Tangled (2010) | Review by Hannah Brooks-Motl
We have walked out of few movies in our career, and even fewer in the last year: Crazyheart and, now, Tangled. Walking out of a movie begins as an idea, a sort of bargain with the self: if this movie doesn’t move/arrest/delight/interest in ten, or fifteen, or twenty minutes, that’s it. Our eight bucks deserves better. However, once having struck that bargain, the tang of it flavors the entire experience. Pretty soon you are testing the movie, asking it to prove itself in ways many a movie often cannot—perhaps especially, those featuring animated girl-children with massive swathes of creaturely hair. We wish we could say Rapunzel’s hair was the real star of Tangled, and yet we cannot know for certain, having given the movie a mere fifteen minutes of our time (we gave Crazyheart a good 45 and were none the happier).
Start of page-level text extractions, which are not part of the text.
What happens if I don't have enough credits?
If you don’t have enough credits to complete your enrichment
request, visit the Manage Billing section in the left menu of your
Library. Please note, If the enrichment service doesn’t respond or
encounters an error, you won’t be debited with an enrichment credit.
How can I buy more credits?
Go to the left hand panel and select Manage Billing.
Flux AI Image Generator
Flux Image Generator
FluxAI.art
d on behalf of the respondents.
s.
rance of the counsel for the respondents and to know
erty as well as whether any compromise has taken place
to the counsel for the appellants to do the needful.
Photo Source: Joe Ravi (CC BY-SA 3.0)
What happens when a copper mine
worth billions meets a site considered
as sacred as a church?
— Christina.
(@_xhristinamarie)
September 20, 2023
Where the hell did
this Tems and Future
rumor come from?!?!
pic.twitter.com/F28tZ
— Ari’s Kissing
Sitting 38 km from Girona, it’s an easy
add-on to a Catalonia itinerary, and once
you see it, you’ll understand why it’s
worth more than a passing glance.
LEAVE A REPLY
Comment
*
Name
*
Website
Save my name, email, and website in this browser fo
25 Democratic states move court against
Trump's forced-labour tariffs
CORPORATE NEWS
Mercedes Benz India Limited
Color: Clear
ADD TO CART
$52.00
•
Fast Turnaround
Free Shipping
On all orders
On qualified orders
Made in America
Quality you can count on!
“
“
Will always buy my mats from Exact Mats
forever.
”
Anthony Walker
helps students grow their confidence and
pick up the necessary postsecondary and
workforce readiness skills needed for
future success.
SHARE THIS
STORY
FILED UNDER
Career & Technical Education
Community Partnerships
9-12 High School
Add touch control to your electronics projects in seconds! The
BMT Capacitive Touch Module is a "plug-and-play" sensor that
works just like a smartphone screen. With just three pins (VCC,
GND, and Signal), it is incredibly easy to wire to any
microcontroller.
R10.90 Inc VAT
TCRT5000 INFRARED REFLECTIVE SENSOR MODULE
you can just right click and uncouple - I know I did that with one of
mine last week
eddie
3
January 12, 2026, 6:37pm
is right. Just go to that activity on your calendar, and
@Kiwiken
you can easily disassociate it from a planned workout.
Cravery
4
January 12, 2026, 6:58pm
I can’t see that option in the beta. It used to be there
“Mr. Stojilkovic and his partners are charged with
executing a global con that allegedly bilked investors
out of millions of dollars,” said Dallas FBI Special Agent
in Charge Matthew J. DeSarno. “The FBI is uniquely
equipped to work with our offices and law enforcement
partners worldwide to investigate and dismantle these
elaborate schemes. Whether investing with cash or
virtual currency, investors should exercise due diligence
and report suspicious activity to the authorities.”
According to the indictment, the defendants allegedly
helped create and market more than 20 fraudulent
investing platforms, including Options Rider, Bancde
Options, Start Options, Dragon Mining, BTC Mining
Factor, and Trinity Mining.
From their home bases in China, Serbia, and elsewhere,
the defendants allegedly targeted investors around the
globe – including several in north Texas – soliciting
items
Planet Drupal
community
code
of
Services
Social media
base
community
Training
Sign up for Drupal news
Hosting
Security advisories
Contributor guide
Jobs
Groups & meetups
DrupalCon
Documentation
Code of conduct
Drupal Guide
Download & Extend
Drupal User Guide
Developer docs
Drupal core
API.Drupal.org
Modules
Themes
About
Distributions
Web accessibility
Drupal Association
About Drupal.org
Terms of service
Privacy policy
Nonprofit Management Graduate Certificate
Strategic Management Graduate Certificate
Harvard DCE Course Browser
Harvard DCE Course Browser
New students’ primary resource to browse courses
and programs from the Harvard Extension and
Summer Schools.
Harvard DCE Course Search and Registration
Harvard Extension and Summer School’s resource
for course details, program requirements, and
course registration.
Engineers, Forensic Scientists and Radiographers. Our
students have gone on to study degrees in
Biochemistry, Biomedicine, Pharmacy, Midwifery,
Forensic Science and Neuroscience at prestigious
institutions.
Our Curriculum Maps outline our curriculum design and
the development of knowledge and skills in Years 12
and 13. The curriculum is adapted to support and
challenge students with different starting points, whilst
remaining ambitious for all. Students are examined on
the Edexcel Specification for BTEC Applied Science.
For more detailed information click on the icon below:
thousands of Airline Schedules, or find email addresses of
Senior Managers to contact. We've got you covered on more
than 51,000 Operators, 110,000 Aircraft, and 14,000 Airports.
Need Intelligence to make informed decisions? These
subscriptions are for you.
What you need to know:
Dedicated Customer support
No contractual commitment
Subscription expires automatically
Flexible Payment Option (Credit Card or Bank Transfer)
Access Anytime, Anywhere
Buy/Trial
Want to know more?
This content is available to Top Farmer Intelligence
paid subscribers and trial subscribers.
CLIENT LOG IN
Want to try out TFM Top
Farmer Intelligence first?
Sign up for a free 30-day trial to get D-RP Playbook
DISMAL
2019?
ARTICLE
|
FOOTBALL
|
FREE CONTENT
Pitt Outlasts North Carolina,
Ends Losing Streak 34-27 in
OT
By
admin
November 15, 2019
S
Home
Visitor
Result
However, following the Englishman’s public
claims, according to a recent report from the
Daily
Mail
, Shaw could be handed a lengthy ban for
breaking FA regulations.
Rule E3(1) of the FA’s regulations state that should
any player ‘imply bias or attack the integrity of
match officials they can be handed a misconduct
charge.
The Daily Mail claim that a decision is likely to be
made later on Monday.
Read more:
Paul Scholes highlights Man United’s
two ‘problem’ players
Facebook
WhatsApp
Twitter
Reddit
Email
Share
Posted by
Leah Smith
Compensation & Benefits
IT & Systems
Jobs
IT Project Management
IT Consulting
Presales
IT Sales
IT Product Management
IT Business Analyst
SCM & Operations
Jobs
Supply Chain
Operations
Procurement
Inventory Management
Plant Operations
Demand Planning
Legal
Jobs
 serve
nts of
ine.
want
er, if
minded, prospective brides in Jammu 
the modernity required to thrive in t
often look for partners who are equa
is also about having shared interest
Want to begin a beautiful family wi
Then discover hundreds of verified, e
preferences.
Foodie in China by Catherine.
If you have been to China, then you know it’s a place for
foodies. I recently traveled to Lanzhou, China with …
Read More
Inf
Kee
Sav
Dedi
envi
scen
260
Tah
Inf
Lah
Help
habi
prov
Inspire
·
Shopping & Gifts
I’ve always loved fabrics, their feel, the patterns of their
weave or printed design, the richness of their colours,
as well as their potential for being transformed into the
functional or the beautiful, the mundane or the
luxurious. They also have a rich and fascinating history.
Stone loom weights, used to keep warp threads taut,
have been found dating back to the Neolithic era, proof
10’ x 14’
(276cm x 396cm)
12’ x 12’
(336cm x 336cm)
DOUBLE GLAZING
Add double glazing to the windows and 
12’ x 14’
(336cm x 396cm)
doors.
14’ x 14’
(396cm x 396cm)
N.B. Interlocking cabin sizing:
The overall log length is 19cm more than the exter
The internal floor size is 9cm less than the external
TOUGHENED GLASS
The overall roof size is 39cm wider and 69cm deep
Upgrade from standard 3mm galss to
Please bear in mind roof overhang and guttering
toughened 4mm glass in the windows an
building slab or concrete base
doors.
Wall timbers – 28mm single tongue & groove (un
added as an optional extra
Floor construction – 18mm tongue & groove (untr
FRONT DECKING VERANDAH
Why did we bolt? Everything was there in Disney order. A few clever updates even promisingly peaked their adorable, wry little heads from the charmingly askew tower of Rapunzel’s, and our own, captivity. The wicked step-mother performed a mild take on the current monomaniacal parenting trends in which children exist as affirmation of mommy’s intelligence/beauty/sacrifice; Rapunzel herself seemed to poke a gentle Disney-endorsed fun at Type-A girls whose endless ability for self-projection, goodness, crafting, and anorexia has helped build their empire. And yet, there was nothing witty enough, nothing knowing enough, nothing even all that pleasurable enough to keep us in our seats. The Disney eyes, once you’re past age 12, look insipidly menacing, or like huge vats of blasé infinity. Once our popcorn ran out and the Barq’s went dry there seemed little reason to stay in our seats. Maybe it was the thought we’d thought too early, almost upon purchase of the tickets—the “if this movie doesn’t…” thought. But by failing to see that incipient thought forming in the heads of movie-goers just like ourselves, desperate ones who’ve seen all the grown-up movies already, by neglecting to act on its own nearly endless supply of tropes in a convincingly heart-felt and ironic way, Disney has done itself a great disservice. Disney has done us a great disservice. Fifteen minutes of our Sunday plus previews.